聖女のいない国に、祝福は訪れない
「随分と、顔色がよくなりましたね」

 セヌから指摘されたフリジアは、口元を緩めて窓の外を見つめながら告げる。

「陛下のおかげかも、しれません……」

 外は雲ひとつない晴天で、土の上に敷き詰められた石畳に照り返された日差しが少し暑さを感じるくらいだ。

 フリジアは王城の外へ出ることを禁じられているが、中庭や裏庭への出入りは許されていた。
 気分転換に窓の施錠を解除した彼女は、涼しい風が長い髪を撫でる感覚に目を細めながら、ポツリと呟く。

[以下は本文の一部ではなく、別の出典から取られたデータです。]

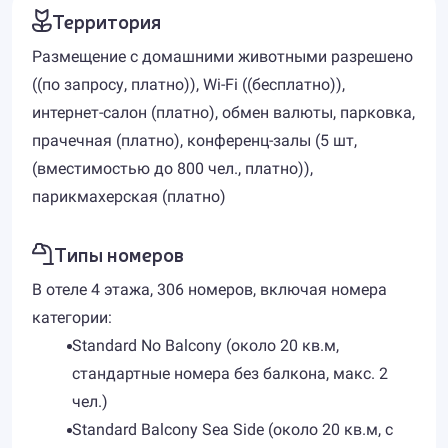
Территория
Размещение с домашними животными разрешено
((по запросу, платно)), Wi-Fi ((бесплатно)),
интернет-салон (платно), обмен валюты, парковка,
прачечная (платно), конференц-залы (5 шт,
(вместимостью до 800 чел., платно)),
парикмахерская (платно)
Типы номеров
В отеле 4 этажа, 306 номеров, включая номера
категории:
Standard No Balcony (около 20 кв.м,
стандартные номера без балкона, макс. 2
чел.)
Standard Balcony Sea Side (около 20 кв.м, с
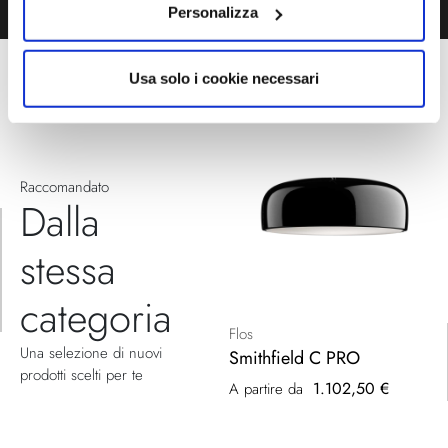
Personalizza
Usa solo i cookie necessari
Raccomandato
Dalla
stessa
categoria
Flos
Una selezione di nuovi
Smithfield C PRO
prodotti scelti per te
1.102,50 €
A partire da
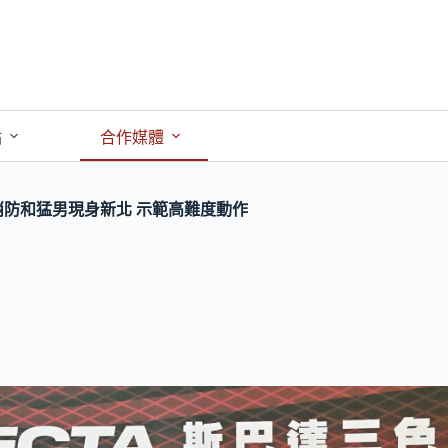
點
合作媒體
框消防和猛男現身新北 示範高難度動作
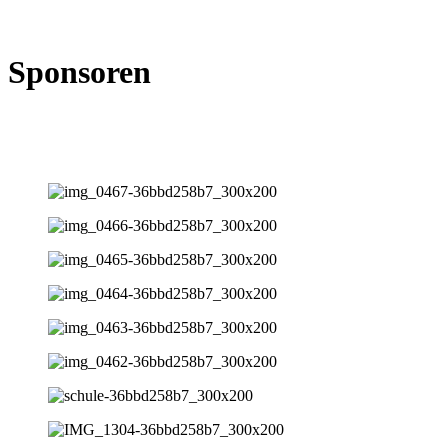
Sponsoren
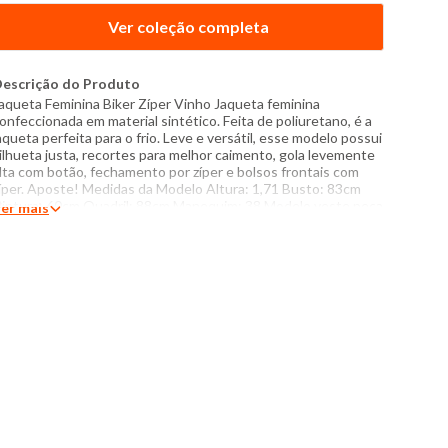
Ver coleção completa
escrição do Produto
aqueta Feminina Biker Zíper Vinho Jaqueta feminina
onfeccionada em material sintético. Feita de poliuretano, é a
aqueta perfeita para o frio. Leve e versátil, esse modelo possui
ilhueta justa, recortes para melhor caimento, gola levemente
lta com botão, fechamento por zíper e bolsos frontais com
íper. Aposte! Medidas da Modelo Altura: 1,71 Busto: 83cm
intura: 60cm Quadril: 88cm Manequim: 38 Modelo veste peça
er mais
amanho P Especificações: - Composição superfície: 100%
oliuretano - Composição base e forro: 100% poliéster -
roduzido na China - Instruções de lavagem: Lavar com
emperatura máxima de 30°C Não usar alvejante a base de
loro Proibido usar secadora Não passar Não lavar a seco O
om das cores dos produtos nas fotos podem sofrer variações
m decorrência do flash.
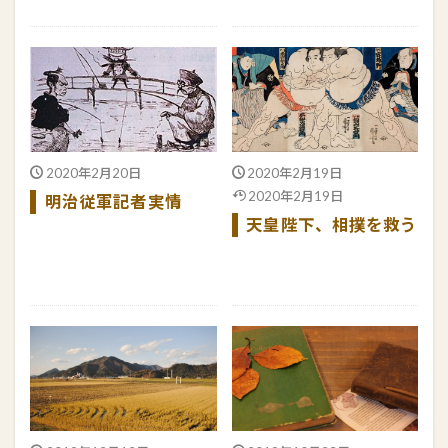
2020年2月20日
2020年2月19日
2020年2月19日
明治従軍記者実情
天皇陛下、相撲を救う
続きを読む
続きを読む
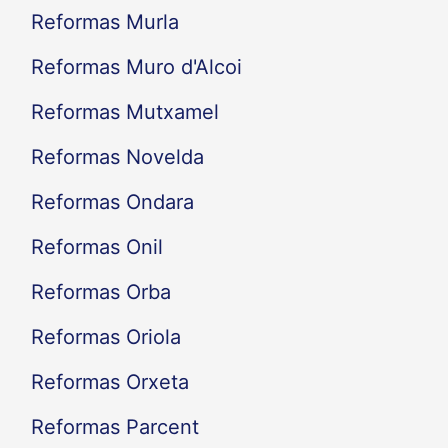
Reformas Murla
Reformas Muro d'Alcoi
Reformas Mutxamel
Reformas Novelda
Reformas Ondara
Reformas Onil
Reformas Orba
Reformas Oriola
Reformas Orxeta
Reformas Parcent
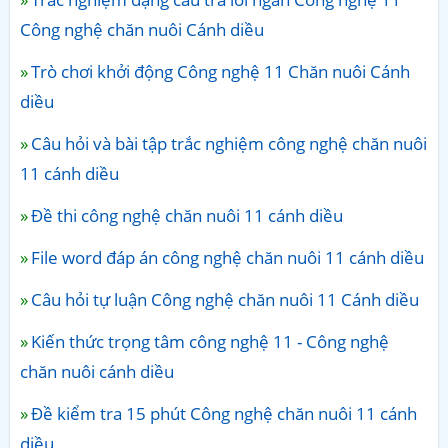
Công nghệ chăn nuôi Cánh diều
Trò chơi khởi động Công nghệ 11 Chăn nuôi Cánh
diều
Câu hỏi và bài tập trắc nghiệm công nghệ chăn nuôi
11 cánh diều
Đề thi công nghệ chăn nuôi 11 cánh diều
File word đáp án công nghệ chăn nuôi 11 cánh diều
Câu hỏi tự luận Công nghệ chăn nuôi 11 Cánh diều
Kiến thức trọng tâm công nghệ 11 - Công nghệ
chăn nuôi cánh diều
Đề kiểm tra 15 phút Công nghệ chăn nuôi 11 cánh
diều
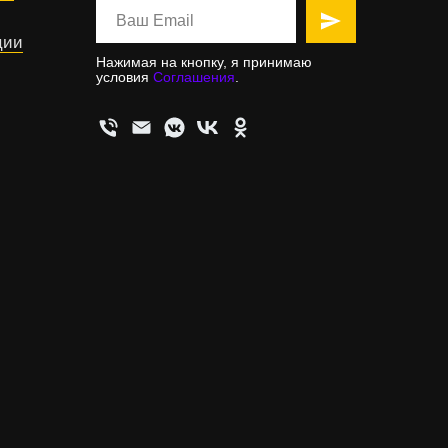
ции
Нажимая на кнопку, я принимаю
условия
Соглашения
.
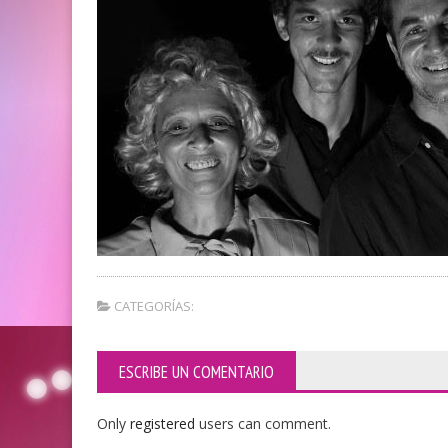
CATEGORÍAS:
ESCRIBE UN COMENTARIO
Only
registered
users can comment.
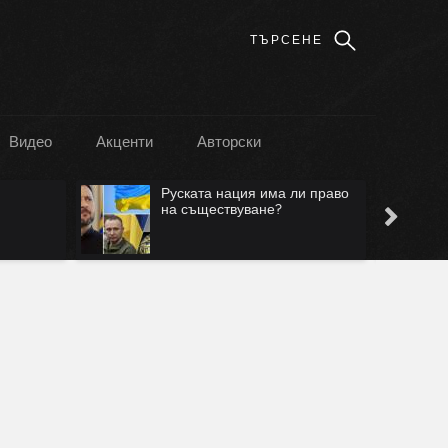
Видео
Акценти
Авторски
Руската нация има ли право
Лъжа е, че ще са сам
на съществуване?
Безмер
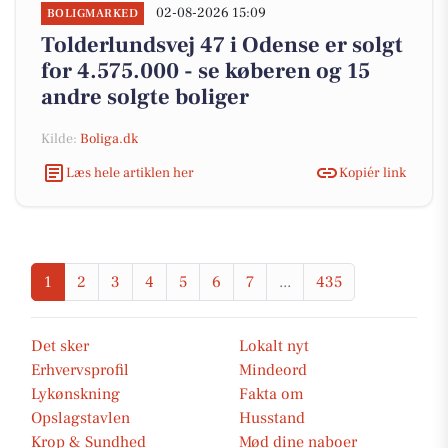
02-08-2026 15:09
BOLIGMARKED
Tolderlundsvej 47 i Odense er solgt
for 4.575.000 - se køberen og 15
andre solgte boliger
Kilde:
Boliga.dk
Læs hele artiklen her
Kopiér link
1
2
3
4
5
6
7
...
435
Det sker
Lokalt nyt
Erhvervsprofil
Mindeord
Lykønskning
Fakta om
Opslagstavlen
Husstand
Krop & Sundhed
Mød dine naboer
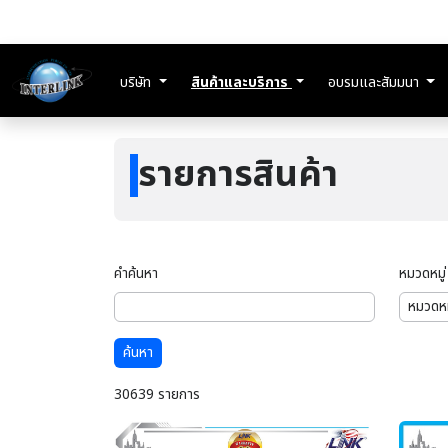
บริษัท
สินค้าและบริการ
อบรมและสัมมนา
รายการสินค้า
คำค้นหา
หมวดหมู่
ค้นหา
30639 รายการ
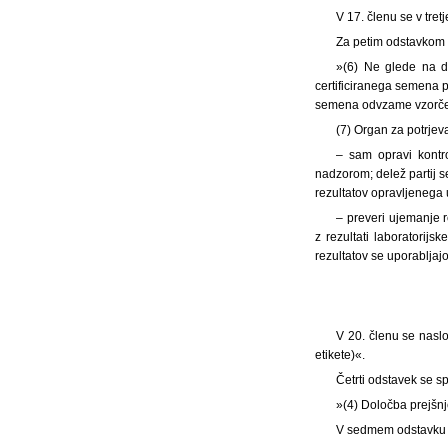
V 17. členu se v tr
Za petim odstavkom s
»(6) Ne glede na d
certificiranega semena p
semena odvzame vzorčev
(7) Organ za potrje
– sam opravi kontr
nadzorom; delež partij s
rezultatov opravljenega
– preveri ujemanje r
z rezultati laboratorij
rezultatov se uporabljaj
V 20. členu se nasl
etikete)«.
Četrti odstavek se s
»(4) Določba prejšnj
V sedmem odstavku s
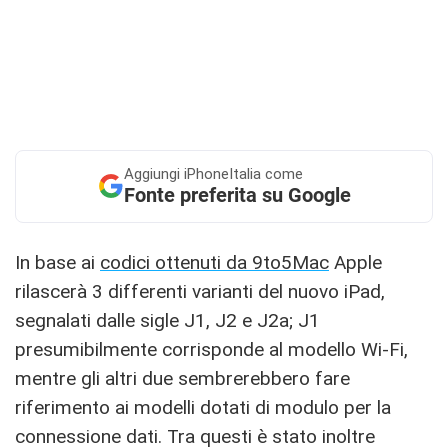
Aggiungi
iPhoneItalia come
Fonte preferita su Google
In base ai
codici ottenuti da 9to5Mac
Apple
rilascerà 3 differenti varianti del nuovo iPad,
segnalati dalle sigle J1, J2 e J2a; J1
presumibilmente corrisponde al modello Wi-Fi,
mentre gli altri due sembrerebbero fare
riferimento ai modelli dotati di modulo per la
connessione dati. Tra questi è stato inoltre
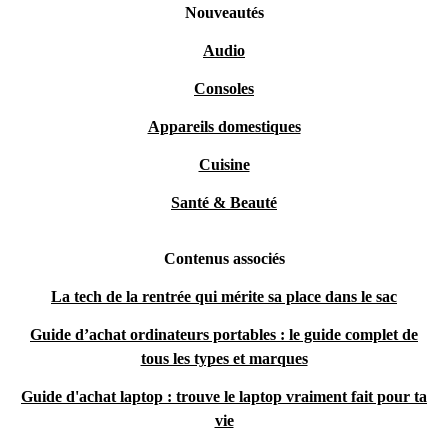
Nouveautés
Audio
Consoles
Appareils domestiques
Cuisine
Santé & Beauté
Contenus associés
La tech de la rentrée qui mérite sa place dans le sac
Guide d’achat ordinateurs portables : le guide complet de
tous les types et marques
Guide d'achat laptop : trouve le laptop vraiment fait pour ta
vie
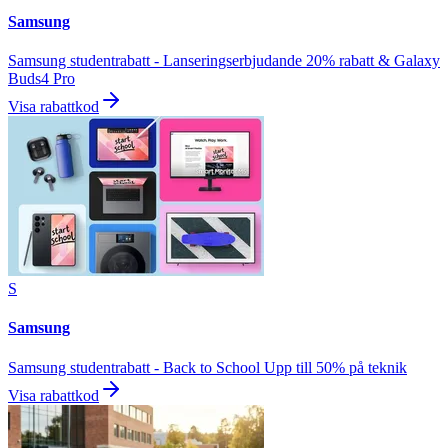
Samsung
Samsung studentrabatt - Lanseringserbjudande 20% rabatt & Galaxy
Buds4 Pro
Visa rabattkod
S
Samsung
Samsung studentrabatt - Back to School Upp till 50% på teknik
Visa rabattkod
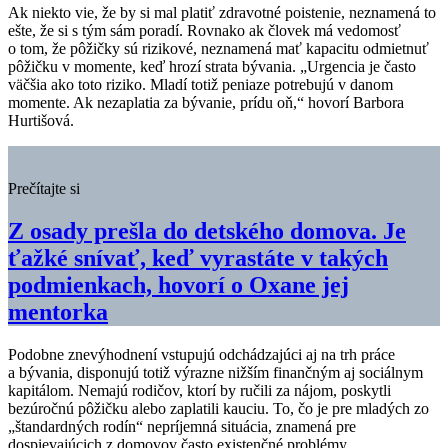
Ak niekto vie, že by si mal platiť zdravotné poistenie, neznamená to
ešte, že si s tým sám poradí. Rovnako ak človek má vedomosť
o tom, že pôžičky sú rizikové, neznamená mať kapacitu odmietnuť
pôžičku v momente, keď hrozí strata bývania. „Urgencia je často
väčšia ako toto riziko. Mladí totiž peniaze potrebujú v danom
momente. Ak nezaplatia za bývanie, prídu oň,“ hovorí Barbora
Hurtišová.
Prečítajte si
Z osady prešla do detského domova. Je
ťažké snívať, keď vyrastáte v takých
podmienkach, hovorí o Oxane jej
mentorka
Podobne znevýhodnení vstupujú odchádzajúci aj na trh práce
a bývania, disponujú totiž výrazne nižším finančným aj sociálnym
kapitálom. Nemajú rodičov, ktorí by ručili za nájom, poskytli
bezúročnú pôžičku alebo zaplatili kauciu. To, čo je pre mladých zo
„štandardných rodín“ nepríjemná situácia, znamená pre
dospievajúcich z domovov často existenčné problémy.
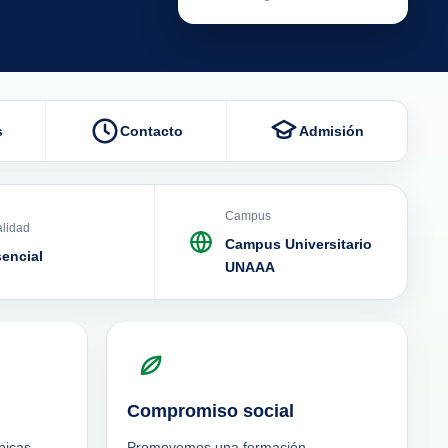
s
Contacto
Admisión
Campus
lidad
Campus Universitario
sencial
UNAAA
Compromiso social
nicas,
Promovemos una formación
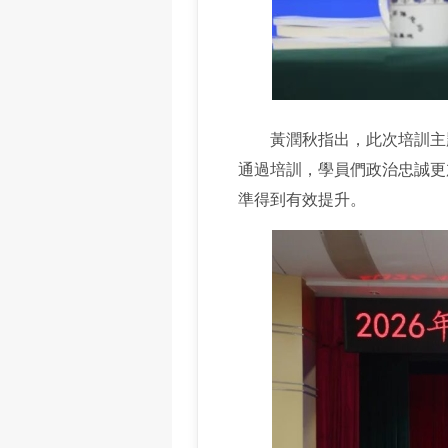
黃潤秋指出，此次培訓主題
通過培訓，學員們政治忠誠更
準得到有效提升。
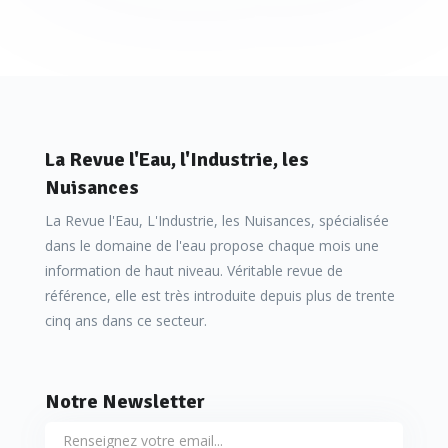
La Revue l'Eau, l'Industrie, les
Nuisances
La Revue l'Eau, L'Industrie, les Nuisances, spécialisée
dans le domaine de l'eau propose chaque mois une
information de haut niveau. Véritable revue de
référence, elle est très introduite depuis plus de trente
cinq ans dans ce secteur.
Notre Newsletter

「自ら命を終える選択をしなくて、本当によかった……」
「フリジア様……」

 セヌが何かを言いかけた時だった。
 窓の外から風に乗り、男性達の怒声と女性の叫び声が聞こえてきたのは。

「陛下を呼べ!」
「何事ですか!」
「大変だ! フラレール帰りの騎士達が、伝染病に罹患した!」

 その言葉を耳にしたフリジアは、考えるまでもなく身体を動かしていた。

「フリジア様!?」

 彼女に与えられた部屋は一階であったことが幸いし、フリジアは窓から勢いよく身を乗り出すと、裸足のまま外へ出た。